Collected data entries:
—————

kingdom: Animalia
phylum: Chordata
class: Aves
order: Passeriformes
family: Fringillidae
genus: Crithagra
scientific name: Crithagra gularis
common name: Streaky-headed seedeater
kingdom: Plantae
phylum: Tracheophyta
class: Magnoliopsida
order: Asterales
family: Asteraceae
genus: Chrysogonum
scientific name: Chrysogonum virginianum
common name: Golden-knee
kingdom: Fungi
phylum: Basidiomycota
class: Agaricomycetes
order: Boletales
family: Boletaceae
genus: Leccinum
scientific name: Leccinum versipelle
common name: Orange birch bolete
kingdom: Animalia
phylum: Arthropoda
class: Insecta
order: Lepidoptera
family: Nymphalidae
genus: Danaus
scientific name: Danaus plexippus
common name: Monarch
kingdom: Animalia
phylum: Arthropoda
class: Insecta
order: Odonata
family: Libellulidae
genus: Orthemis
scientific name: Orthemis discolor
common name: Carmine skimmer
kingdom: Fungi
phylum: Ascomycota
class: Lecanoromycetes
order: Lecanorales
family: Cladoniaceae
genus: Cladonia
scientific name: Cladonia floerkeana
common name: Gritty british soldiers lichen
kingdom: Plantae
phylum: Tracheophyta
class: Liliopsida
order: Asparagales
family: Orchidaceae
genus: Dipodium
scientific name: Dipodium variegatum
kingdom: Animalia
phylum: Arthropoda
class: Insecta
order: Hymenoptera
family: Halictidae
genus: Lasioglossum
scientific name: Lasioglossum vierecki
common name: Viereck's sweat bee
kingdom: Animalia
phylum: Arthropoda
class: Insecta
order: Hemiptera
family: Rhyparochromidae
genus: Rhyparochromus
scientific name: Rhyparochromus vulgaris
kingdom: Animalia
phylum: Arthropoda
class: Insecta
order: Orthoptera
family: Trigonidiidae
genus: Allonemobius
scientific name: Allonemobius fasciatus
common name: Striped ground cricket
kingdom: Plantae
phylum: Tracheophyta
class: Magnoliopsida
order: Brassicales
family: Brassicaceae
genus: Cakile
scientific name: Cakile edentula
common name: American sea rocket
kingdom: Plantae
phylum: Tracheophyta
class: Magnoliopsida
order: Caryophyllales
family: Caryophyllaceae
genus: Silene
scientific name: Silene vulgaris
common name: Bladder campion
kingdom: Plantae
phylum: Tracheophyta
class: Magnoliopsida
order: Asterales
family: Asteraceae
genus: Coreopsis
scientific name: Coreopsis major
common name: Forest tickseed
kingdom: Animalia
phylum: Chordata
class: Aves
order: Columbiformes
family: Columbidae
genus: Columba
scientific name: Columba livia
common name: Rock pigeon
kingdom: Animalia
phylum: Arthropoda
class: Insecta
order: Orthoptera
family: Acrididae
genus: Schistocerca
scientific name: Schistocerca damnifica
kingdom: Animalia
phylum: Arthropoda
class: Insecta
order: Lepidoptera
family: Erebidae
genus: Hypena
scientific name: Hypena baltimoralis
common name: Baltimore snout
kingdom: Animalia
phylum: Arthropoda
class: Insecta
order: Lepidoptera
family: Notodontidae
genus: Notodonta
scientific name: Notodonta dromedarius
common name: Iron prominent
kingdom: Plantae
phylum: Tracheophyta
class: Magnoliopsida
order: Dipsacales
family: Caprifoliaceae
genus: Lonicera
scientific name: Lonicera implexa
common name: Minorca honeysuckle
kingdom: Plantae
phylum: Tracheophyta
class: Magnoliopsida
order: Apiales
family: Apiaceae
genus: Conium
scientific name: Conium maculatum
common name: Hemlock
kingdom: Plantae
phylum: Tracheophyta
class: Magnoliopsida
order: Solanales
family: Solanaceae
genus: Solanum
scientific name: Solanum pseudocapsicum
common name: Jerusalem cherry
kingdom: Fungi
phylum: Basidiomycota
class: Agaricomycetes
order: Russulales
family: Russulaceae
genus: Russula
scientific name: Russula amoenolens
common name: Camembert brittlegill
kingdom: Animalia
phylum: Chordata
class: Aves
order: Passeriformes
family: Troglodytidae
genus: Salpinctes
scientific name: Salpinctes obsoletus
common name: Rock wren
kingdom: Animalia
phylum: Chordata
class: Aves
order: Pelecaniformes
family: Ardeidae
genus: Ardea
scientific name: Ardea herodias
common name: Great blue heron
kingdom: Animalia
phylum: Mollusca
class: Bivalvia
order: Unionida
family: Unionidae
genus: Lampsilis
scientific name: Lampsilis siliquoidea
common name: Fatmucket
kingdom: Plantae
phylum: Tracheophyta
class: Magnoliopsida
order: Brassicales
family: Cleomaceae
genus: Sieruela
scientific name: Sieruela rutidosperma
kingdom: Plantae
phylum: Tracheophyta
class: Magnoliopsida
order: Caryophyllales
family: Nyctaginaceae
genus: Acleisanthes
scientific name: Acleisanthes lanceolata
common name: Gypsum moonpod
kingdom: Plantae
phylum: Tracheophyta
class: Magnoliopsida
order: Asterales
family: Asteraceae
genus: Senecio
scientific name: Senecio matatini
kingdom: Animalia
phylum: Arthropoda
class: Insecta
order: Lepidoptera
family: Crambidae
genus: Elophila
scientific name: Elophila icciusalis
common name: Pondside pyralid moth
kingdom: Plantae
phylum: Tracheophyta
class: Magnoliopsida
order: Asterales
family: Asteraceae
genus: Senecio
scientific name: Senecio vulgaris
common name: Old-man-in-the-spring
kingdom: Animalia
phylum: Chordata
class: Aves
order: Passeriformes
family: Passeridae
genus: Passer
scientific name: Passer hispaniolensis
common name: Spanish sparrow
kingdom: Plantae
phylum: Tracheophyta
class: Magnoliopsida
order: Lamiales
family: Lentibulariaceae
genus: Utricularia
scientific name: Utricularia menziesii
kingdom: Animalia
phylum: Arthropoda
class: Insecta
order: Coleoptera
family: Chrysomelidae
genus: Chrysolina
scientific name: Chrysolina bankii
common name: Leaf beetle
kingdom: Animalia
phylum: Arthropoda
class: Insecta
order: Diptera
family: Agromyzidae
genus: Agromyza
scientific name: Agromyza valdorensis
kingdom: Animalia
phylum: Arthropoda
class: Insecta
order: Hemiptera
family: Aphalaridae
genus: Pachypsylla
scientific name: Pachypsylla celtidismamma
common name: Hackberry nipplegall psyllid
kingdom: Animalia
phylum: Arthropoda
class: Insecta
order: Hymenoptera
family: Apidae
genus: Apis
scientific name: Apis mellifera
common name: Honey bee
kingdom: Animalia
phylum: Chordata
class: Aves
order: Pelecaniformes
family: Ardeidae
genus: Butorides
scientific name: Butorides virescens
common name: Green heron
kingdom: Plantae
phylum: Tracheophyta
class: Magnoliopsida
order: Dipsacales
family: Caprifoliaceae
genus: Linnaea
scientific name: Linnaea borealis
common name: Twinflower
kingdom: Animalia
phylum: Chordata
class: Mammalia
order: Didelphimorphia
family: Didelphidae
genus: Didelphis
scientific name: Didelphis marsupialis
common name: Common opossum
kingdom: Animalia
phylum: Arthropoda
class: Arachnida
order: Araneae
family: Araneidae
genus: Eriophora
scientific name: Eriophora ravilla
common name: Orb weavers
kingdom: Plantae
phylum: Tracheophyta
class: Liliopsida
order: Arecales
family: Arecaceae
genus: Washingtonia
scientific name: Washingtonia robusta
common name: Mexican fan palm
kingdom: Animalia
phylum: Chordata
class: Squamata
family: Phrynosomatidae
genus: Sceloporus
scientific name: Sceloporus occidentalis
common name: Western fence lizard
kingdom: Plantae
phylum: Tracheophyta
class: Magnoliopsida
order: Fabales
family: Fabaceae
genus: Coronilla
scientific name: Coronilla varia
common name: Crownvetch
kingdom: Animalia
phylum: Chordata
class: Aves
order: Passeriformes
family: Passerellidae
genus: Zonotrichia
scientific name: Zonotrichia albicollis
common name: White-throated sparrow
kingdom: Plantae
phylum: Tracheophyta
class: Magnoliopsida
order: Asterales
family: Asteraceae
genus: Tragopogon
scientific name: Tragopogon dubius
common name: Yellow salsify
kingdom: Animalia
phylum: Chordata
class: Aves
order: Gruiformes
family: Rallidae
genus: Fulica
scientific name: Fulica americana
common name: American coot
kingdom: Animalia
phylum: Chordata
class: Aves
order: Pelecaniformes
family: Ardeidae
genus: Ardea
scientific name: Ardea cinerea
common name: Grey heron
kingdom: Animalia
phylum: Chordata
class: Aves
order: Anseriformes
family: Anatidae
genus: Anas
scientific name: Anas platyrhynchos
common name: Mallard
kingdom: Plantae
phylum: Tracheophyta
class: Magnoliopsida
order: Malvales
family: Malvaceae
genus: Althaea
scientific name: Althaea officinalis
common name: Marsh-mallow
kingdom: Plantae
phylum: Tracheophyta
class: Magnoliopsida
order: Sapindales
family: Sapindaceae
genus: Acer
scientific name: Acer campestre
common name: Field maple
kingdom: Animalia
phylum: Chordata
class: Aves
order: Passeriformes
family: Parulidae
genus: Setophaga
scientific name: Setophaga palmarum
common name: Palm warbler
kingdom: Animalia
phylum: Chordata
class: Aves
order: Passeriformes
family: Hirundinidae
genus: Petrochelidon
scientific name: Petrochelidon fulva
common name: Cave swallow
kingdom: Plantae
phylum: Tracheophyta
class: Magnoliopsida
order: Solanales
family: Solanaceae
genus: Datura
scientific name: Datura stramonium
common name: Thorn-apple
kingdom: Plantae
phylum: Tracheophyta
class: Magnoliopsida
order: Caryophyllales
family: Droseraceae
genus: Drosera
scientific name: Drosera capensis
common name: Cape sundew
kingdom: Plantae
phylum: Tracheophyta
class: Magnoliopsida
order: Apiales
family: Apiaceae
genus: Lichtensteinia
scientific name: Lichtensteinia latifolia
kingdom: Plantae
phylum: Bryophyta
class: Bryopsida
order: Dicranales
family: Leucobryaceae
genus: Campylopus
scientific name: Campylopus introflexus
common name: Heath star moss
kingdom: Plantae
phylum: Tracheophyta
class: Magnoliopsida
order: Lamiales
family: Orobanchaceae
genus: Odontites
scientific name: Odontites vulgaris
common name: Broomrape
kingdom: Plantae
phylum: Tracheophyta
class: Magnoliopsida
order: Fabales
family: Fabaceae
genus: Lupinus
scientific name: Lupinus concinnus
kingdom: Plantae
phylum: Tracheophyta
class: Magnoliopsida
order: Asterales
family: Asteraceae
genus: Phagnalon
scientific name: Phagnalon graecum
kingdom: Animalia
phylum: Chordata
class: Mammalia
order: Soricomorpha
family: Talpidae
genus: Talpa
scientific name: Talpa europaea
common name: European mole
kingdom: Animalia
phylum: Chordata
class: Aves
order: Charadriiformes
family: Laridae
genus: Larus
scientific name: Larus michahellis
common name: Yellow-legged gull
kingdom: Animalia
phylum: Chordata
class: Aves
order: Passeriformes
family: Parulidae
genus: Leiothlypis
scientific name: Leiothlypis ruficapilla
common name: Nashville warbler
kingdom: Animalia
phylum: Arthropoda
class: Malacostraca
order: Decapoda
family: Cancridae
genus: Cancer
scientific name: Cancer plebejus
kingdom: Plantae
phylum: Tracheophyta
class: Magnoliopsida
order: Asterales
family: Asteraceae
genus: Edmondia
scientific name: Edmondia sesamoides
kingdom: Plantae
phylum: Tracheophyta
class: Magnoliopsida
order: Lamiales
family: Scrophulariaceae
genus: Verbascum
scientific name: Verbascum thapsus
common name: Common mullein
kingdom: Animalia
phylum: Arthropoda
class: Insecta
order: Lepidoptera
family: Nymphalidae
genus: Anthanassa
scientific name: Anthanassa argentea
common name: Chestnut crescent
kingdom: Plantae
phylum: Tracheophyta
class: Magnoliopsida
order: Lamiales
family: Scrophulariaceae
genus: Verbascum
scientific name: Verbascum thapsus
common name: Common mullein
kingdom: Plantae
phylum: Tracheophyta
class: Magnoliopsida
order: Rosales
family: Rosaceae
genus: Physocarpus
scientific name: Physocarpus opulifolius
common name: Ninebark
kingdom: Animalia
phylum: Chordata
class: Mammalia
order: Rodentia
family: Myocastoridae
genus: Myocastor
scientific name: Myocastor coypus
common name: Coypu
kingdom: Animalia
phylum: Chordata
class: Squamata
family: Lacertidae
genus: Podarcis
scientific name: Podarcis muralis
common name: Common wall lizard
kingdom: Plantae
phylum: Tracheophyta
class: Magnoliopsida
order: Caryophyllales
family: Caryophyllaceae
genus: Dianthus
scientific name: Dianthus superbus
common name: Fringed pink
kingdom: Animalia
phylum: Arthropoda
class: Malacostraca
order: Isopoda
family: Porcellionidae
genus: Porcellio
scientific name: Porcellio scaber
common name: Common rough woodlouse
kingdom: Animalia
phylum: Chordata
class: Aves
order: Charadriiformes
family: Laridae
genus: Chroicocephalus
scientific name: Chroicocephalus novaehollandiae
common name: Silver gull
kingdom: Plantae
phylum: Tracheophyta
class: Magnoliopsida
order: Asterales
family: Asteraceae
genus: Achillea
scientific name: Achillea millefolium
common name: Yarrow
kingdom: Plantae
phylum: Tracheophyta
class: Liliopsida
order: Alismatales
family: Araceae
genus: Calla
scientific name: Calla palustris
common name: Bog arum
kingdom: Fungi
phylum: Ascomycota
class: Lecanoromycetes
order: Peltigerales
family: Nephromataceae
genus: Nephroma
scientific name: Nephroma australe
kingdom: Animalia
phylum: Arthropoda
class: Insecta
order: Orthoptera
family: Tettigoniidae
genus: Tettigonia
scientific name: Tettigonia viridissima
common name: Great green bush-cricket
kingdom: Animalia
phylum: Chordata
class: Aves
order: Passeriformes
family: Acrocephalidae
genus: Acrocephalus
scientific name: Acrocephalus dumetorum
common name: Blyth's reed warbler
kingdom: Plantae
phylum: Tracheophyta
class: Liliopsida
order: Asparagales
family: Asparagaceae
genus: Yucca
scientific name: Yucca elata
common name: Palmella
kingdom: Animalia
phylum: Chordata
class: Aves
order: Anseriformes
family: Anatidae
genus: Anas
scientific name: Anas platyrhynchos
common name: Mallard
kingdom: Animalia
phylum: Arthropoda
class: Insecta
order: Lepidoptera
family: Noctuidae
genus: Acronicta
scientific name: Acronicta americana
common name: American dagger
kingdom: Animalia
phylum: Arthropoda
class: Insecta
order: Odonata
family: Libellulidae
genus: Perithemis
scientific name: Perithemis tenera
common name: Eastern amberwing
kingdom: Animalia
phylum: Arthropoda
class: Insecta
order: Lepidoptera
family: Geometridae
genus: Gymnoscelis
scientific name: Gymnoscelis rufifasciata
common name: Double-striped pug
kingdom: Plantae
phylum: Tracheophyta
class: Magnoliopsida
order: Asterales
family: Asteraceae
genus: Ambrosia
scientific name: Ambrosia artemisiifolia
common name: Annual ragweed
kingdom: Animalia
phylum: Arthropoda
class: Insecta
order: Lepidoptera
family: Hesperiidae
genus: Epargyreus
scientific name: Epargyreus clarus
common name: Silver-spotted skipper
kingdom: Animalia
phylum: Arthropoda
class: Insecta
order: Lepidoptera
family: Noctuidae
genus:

—————

Render the data as a Markdown table with the columns Row and Line, numbering each line of data that begins with the line containing "order: Rosales" and continues through the line containing "family: Tettigoniidae". Leave out any blank lines.

| Row | Line |
|---|---|
| 1 | order: Rosales |
| 2 | family: Rosaceae |
| 3 | genus: Physocarpus |
| 4 | scientific name: Physocarpus opulifolius |
| 5 | common name: Ninebark |
| 6 | kingdom: Animalia |
| 7 | phylum: Chordata |
| 8 | class: Mammalia |
| 9 | order: Rodentia |
| 10 | family: Myocastoridae |
| 11 | genus: Myocastor |
| 12 | scientific name: Myocastor coypus |
| 13 | common name: Coypu |
| 14 | kingdom: Animalia |
| 15 | phylum: Chordata |
| 16 | class: Squamata |
| 17 | family: Lacertidae |
| 18 | genus: Podarcis |
| 19 | scientific name: Podarcis muralis |
| 20 | common name: Common wall lizard |
| 21 | kingdom: Plantae |
| 22 | phylum: Tracheophyta |
| 23 | class: Magnoliopsida |
| 24 | order: Caryophyllales |
| 25 | family: Caryophyllaceae |
| 26 | genus: Dianthus |
| 27 | scientific name: Dianthus superbus |
| 28 | common name: Fringed pink |
| 29 | kingdom: Animalia |
| 30 | phylum: Arthropoda |
| 31 | class: Malacostraca |
| 32 | order: Isopoda |
| 33 | family: Porcellionidae |
| 34 | genus: Porcellio |
| 35 | scientific name: Porcellio scaber |
| 36 | common name: Common rough woodlouse |
| 37 | kingdom: Animalia |
| 38 | phylum: Chordata |
| 39 | class: Aves |
| 40 | order: Charadriiformes |
| 41 | family: Laridae |
| 42 | genus: Chroicocephalus |
| 43 | scientific name: Chroicocephalus novaehollandiae |
| 44 | common name: Silver gull |
| 45 | kingdom: Plantae |
| 46 | phylum: Tracheophyta |
| 47 | class: Magnoliopsida |
| 48 | order: Asterales |
| 49 | family: Asteraceae |
| 50 | genus: Achillea |
| 51 | scientific name: Achillea millefolium |
| 52 | common name: Yarrow |
| 53 | kingdom: Plantae |
| 54 | phylum: Tracheophyta |
| 55 | class: Liliopsida |
| 56 | order: Alismatales |
| 57 | family: Araceae |
| 58 | genus: Calla |
| 59 | scientific name: Calla palustris |
| 60 | common name: Bog arum |
| 61 | kingdom: Fungi |
| 62 | phylum: Ascomycota |
| 63 | class: Lecanoromycetes |
| 64 | order: Peltigerales |
| 65 | family: Nephromataceae |
| 66 | genus: Nephroma |
| 67 | scientific name: Nephroma australe |
| 68 | kingdom: Animalia |
| 69 | phylum: Arthropoda |
| 70 | class: Insecta |
| 71 | order: Orthoptera |
| 72 | family: Tettigoniidae |